Forensic students step into investigator’s “shoes”


Creating shoe print molds in class, students learn more about collecting forensic evidence. Students learned how to identify class and individual characteristics in shoe prints just like investigators do in real life. "I like labs because they are really cool and it encourages the science nerd inside of me," Walker Pinson (12) said

A new day, a new lesson plan and a new lab.  Forensic students get the opportunity to turn classroom learning objectives into real-world experiences.  This week, students’ knowledge took a step forward when doing their shoe print and impression investigation lab.  

Throughout the year, labs are presented and allow students to get into the mind of an investigator.  In this lab, all students took part in the creation of their own patent shoe print and created a 3-D shoe impression mold.  

Students had the option to participate in stations; the patent shoe print lab and a three dimensional shoe impression mold. 

“It is better than doing book work,” Madison Chandler (12) said. “It is cool that the labs we do are actually used in solving crimes in real life.”
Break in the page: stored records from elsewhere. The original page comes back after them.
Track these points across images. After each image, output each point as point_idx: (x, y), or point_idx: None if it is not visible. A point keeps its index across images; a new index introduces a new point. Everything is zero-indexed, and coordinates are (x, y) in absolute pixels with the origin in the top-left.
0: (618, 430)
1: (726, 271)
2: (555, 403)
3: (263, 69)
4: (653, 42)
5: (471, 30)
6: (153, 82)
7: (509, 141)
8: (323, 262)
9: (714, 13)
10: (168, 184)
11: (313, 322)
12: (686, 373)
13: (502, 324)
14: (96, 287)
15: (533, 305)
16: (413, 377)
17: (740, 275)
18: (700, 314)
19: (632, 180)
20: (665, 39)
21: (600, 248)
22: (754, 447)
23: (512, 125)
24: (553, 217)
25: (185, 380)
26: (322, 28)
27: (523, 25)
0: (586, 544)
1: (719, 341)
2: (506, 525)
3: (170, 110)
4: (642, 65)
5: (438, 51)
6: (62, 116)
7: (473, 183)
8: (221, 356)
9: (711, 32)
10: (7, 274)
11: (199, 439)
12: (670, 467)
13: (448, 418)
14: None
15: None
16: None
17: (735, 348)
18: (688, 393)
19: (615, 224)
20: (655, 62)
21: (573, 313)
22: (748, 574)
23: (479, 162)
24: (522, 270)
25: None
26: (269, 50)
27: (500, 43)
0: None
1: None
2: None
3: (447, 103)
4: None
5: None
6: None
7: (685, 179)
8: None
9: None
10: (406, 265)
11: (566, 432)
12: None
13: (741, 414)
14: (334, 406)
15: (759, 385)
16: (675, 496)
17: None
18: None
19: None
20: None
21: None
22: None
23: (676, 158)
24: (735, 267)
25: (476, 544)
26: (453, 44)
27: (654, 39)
Before the students started the patent shoe print lab, they picked up a special piece of paper.  This paper records the description of the shoe, any notable individual characteristics, and the material of the back of the paper even allowed for a reaction to display a two dimensional shoe print when stepped on with invisible ink.  These papers would be used as a reference sample in the real world. 

When students got to the three dimensional shoe print station, they were given a tray to make a mixture of sand and water.  This tray was then set on the ground for a student to place their foot in to make a shoe impression. This made an indention in the sand.  The shoe impression was coated in hairspray to not let the sand stick to the finished mold and the tray was then filled with plaster molding.  The students even got to make their own molding, making sure it was the consistency of pancake batter. This mixture was then poured next to the shoe impression and filled the tray.  Toothpicks were placed on top and the mold was given time to harden.

“The labs have helped me explore opportunities in other fields I never knew about,” Ace Miller (12) said.  

The students even got the additional option to participate in creating a patent shoe print out of fake blood.  These prints were made by painting the bottom of a student’s shoe with fake blood, then walking on a long sheet of white paper.  The idea behind this was to see how bloody shoe prints at a crime scene might look and how investigators would identify the class and individual characteristics from these prints.  

Overall, labs help several students learn subjects better through hands-on activities. Through trial and error, they learn how hard a job in forensic evidence can be.  However sometimes challenging, there is no doubt that students leave the classroom with more of a forensic investigator mindset.